# Paypal emails SCAM ???



## Pudsey_Bear (Sep 25, 2008)

Just got this in an email, looks well dodgy to me.


----------



## Mrplodd (Mar 4, 2008)

PayPal will always include your name in any GENUINE communication.

If you don't see yer name DELETE IT!

Andy


----------



## Pudsey_Bear (Sep 25, 2008)

Mrplodd said:


> PayPal will always include your name in any GENUINE communication.
> 
> If you don't see yer name DELETE IT!
> 
> Andy


Ah, I didn't know that Andy, it does have my name on it, so perhaps a false alarm then.


----------



## grandadbaza (Jan 3, 2008)

Never ever click on a link , always log into Papal in the way you would normally do , and if there is a message from them you will see it there


----------



## listerdiesel (Aug 3, 2012)

Paypal will never ask you to do this out in the open.

Hover over the 'Reset Your Password' link and see what the address is, or right-click it and copy to the clipboard and have a look at it.

I'd lay money it's a Phishing link.

Peter


----------



## chilly (Apr 20, 2007)

If it IS a scam then it's a much better attempt than all the ones I've seem to date.
The tone of the wording is a bit too flippant but otherwise it's good.

I don't think I've ever seen a phishing email that didn't contain spelling or grammar errors. For some reason a lot of them say 'please update your informations'


----------



## pippin (Nov 15, 2007)

I don't open them, I forward them to [email protected] (or is that [email protected]?) and instantly delete.

Those Nigerian ones are easier to suss out though!


----------



## Pudsey_Bear (Sep 25, 2008)

I think it is genuine, but sen it to [email protected] anyway


----------



## GMJ (Jun 24, 2014)

Great advice above: I always log into my PayPal account separate to any emails received. I never use the link even if they use my name.

I get at least 1 spoof email a day I reckon :surprise:

Graham :smile2:


----------



## paulmold (Apr 2, 2009)

● LISTING
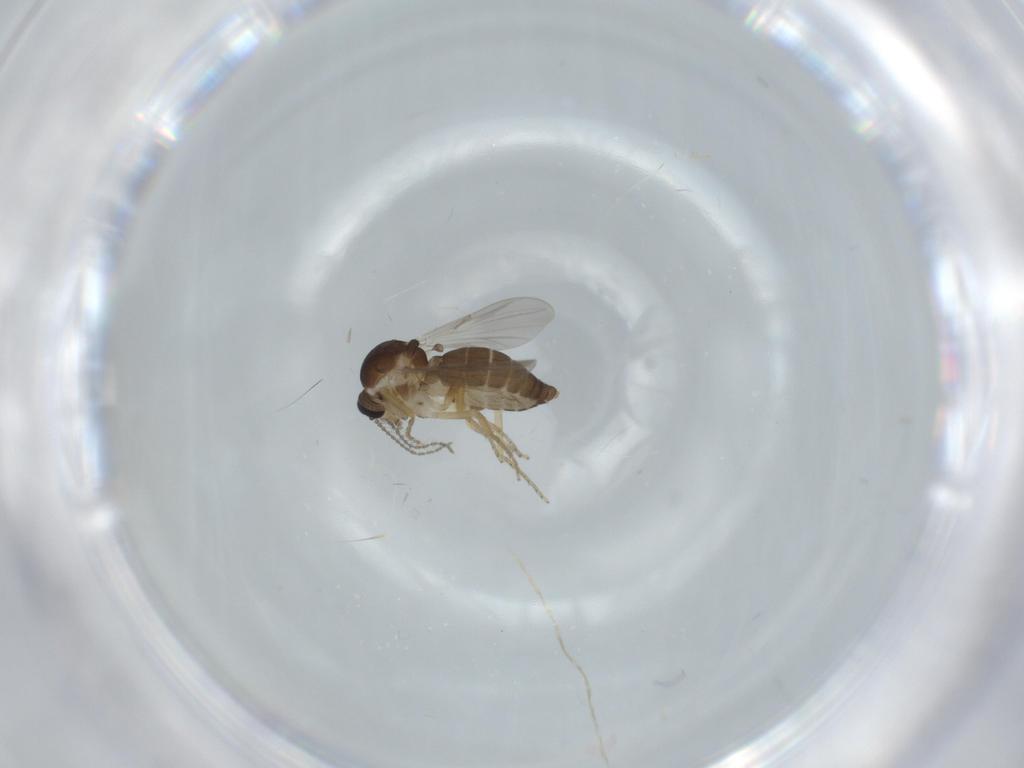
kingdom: Animalia
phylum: Arthropoda
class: Insecta
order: Diptera
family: Ceratopogonidae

● EXERCISE INSTRUCTIONS
1. Answer these questions from the PayPal scam thread:
(a) What does Mrplodd say PayPal will always include in any genuine communication?
(b) Which link does listerdiesel suggest hovering over to check its address?
(c) How many spoof emails does GMJ reckon arrive each day?
2. Pull out the stretch of the PayPal scam thread from "I'd lay money" through "seem to date.", keeping the words unchanged.

● RESULTS FOR EACH TASK
1.
(a) Your name.
(b) The 'Reset Your Password' link.
(c) At least one a day.

2.
I'd lay money it's a Phishing link.

Peter


----------



## chilly (Apr 20, 2007)

If it IS a scam then it's a much better attempt than all the ones I've seem to date.